There are two types of 529 plans available: Prepaid tuition plans and college savings plans. Prepaid tuition plans allow you to prepay tuition costs at the current rate. They are intended to pay for tuition at a specific in-state school, but they can be applied to other schools as well.
A college savings plan functions similar to a Roth IRA account in that it’s an investment vehicle. Your contributions are invested into mutual funds or other investment options, and the value fluctuates with the market.
Coverdell Education Savings Account (ESA)
An ESA is a type of trust or custodial account that helps families pay for education, meaning it’s managed by a bank or brokerage.

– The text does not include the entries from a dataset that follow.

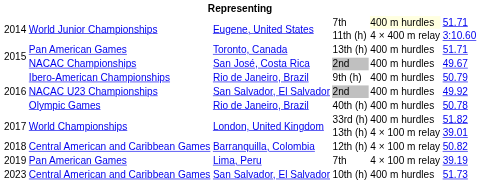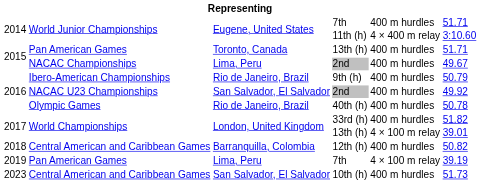World Junior Championships / 7th | column 5: lightyellow background -> no background
NACAC Championships / 2nd | column 3: San José, Costa Rica -> Lima, Peru
12th (h) | column 5: 4 × 100 m relay -> 400 m hurdles
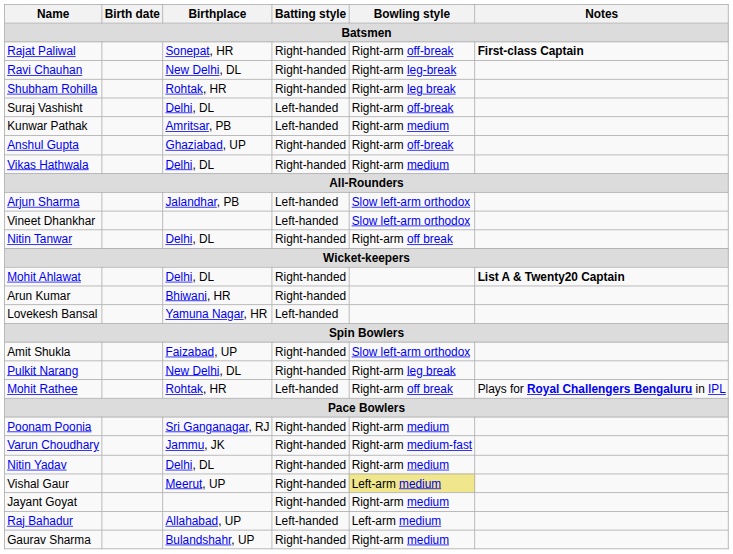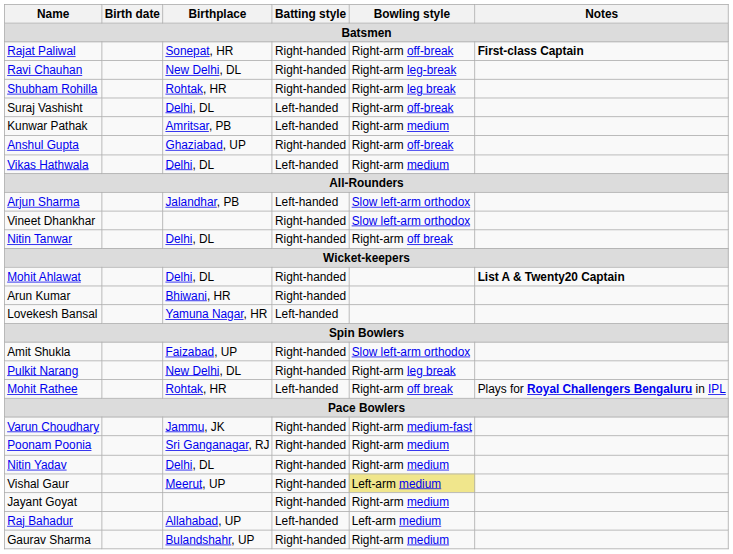Vikas Hathwala | Batting style: Right-handed -> Left-handed
Vineet Dhankhar | Batting style: Left-handed -> Right-handed
rows swapped: Poonam Poonia <-> Varun Choudhary
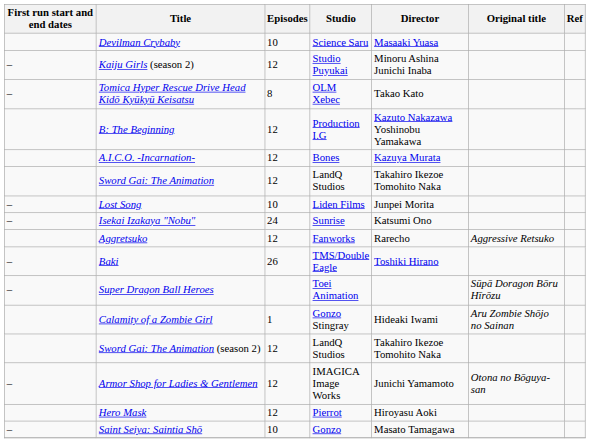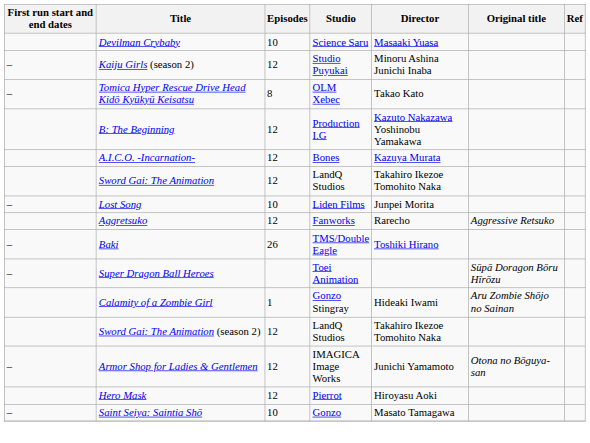- row: – | Isekai Izakaya "Nobu" | 24 | Sunrise | Katsumi Ono
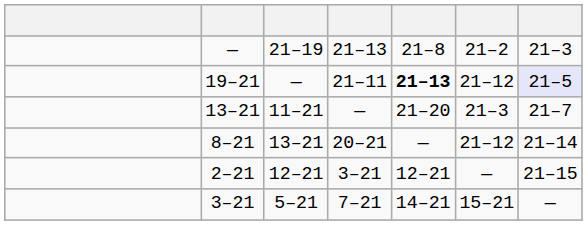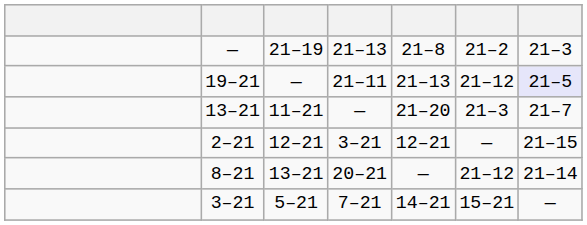19–21 | column 5: bold -> normal
rows swapped: 8–21 <-> 2–21
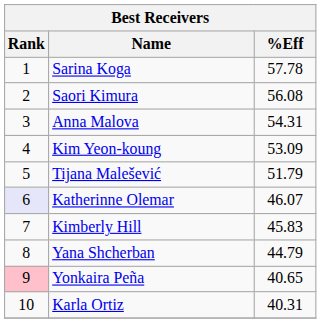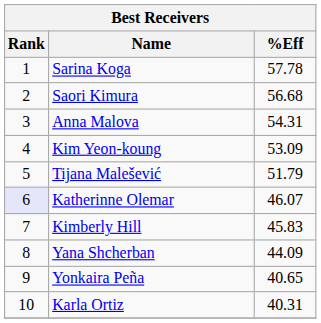Saori Kimura | %Eff: 56.08 -> 56.68
Yana Shcherban | %Eff: 44.79 -> 44.09
Yonkaira Peña | Rank: pink background -> no background
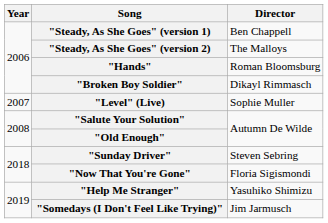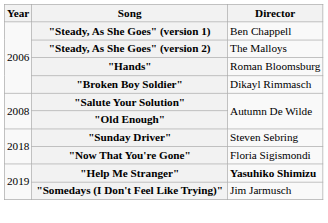- row: 2007 | "Level" (Live) | Sophie Muller
"Help Me Stranger" | Director: normal -> bold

A Coverdell ESA offers tax-free growth and tax-free withdrawals if the money is spent on education-related expenses. The funds can also be used to pay for elementary or private school.
However, you can only contribute up to $2,000 per year, even across multiple ESA accounts. Once your child turns 18, any further deposits made into the account are subject to an excise tax.
Consider End-of-Life Planning
Although it might seem too early to think about estate planning, there are some preparations you should make now in the event that something happens to you. When considering end-of-life planning, here are a few points to think about:
Write Your Last Will and Testament
A last will and testament, or a will, states your last wishes after you die. Taking the time to write your last will and testament will save your beneficiaries time and money, be it immediate family or your child.
As a single parent, you can determine how and when your estate is bestowed to your child within your will. If you do not have a will, however, your estate will be settled in a probate court, which will deduct court costs from your property.
When done properly with the aid of an estate planning attorney, a will provides instructions as to how your estate should be divided, and ultimately makes the situation less stressful on everyone involved. It also clears up any confusion as to your intentions regarding the distribution of your property, which could diffuse potential feuds between family members.
Buy a Life Insurance Policy
Having a life insurance policy in place is a great way to provide for your child if you unexpectedly pass away. Whether you purchase a term life policy or whole life insurance, the payout from your death benefit will give your child some sense of financial stability, and will make it easier to cope with the situation.
Be Transparent with Your Child
It’s wise to be honest with your child about your finances (to a degree). While you obviously shouldn’t disclose your income or the state of your finances, you should be transparent about why things are the way they are.
For example, if you can’t afford to do certain activities your child has expressed an interest in, you should tell them that you can’t afford it, and suggest an alternative that you can afford. This also presents an opportunity for you to teach your child to appreciate what they do have.
You can also use the opportunity to instill basic financial concepts in your child, such as saving and budgeting. In this way, your child will understand that money doesn’t equate happiness, and that everything has a cost.
Single parenting is a true challenge, which is why it’s crucial to plan your steps financially. By taking advantage of single parent benefits and investing in your child’s future, you’ll make the burden lighter on yourself and give your child the best shot at pursuing their dreams.